Materials and methods
A retrospective, single-center cohort study conducted at the University Hospital of Guadalajara, including 1,043 patients hospitalized with COVID-19 between March and May 2020. Data were extracted from hospital records and anonymized. Demographic, clinical, laboratory, radiological, and therapeutic variables were collected, and statistical analysis was performed to identify factors associated with mortality.

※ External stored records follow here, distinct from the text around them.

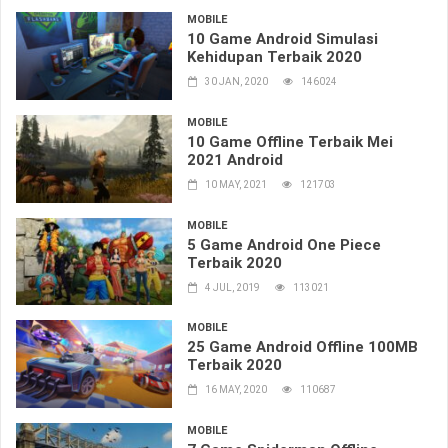
MOBILE
10 Game Android Simulasi
Kehidupan Terbaik 2020
30 JAN, 2020
146024
MOBILE
10 Game Offline Terbaik Mei
2021 Android
10 MAY, 2021
121703
MOBILE
5 Game Android One Piece
Terbaik 2020
4 JUL, 2019
113021
MOBILE
25 Game Android Offline 100MB
Terbaik 2020
16 MAY, 2020
110687
MOBILE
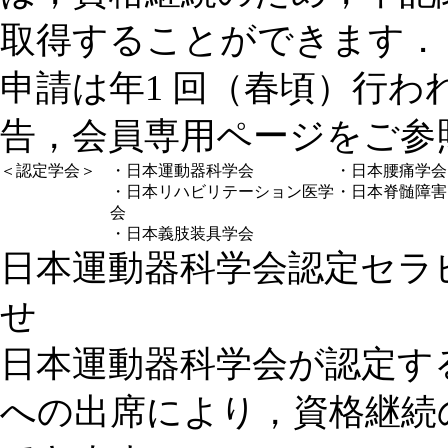
取得することができます．
申請は年1 回（春頃）行
告，会員専用ページをご参
＜認定学会＞
・日本運動器科学会
・日本腰痛学会
・日本リハビリテーション医学
・日本脊髄障害
会
・日本義肢装具学会
日本運動器科学会認定セラ
せ
日本運動器科学会が認定す
への出席により，資格継続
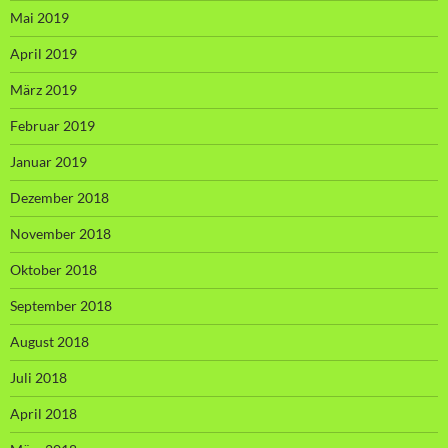
Mai 2019
April 2019
März 2019
Februar 2019
Januar 2019
Dezember 2018
November 2018
Oktober 2018
September 2018
August 2018
Juli 2018
April 2018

Logistic regression and Cox models were employed to evaluate mortality predictors. Validation was conducted by comparing ROC curves.
Results
The median age of the patients was 70.4 years (P25-P75: 59-84), with 59.2% being male, and a mortality rate of 23.2%. The most common comorbidities were hypertension (54.8%), dyslipidemia (36.3%), and diabetes (27.1%). Independent predictors of mortality included age over 80 years (OR: 6.18), chronic obstructive pulmonary disease (OR: 2.35), oxygen saturation < 90% (OR: 1.7), multilobar pneumonia (OR: 2.4), and elevated LDH levels (OR: 1.2). The area under the curve (AUC) for the derivation model was 0.805 (P < .001), and for the validation model, the AUC was 0.78 (P < .001).
Conclusions
Advanced age, chronic obstructive pulmonary disease, low oxygen saturation, multilobar pneumonia, and elevated LDH levels are significantly associated with increased mortality risk. The validated predictive model enables classification of patients into high- or low-risk groups, thereby facilitating improved clinical decision-making and resource management.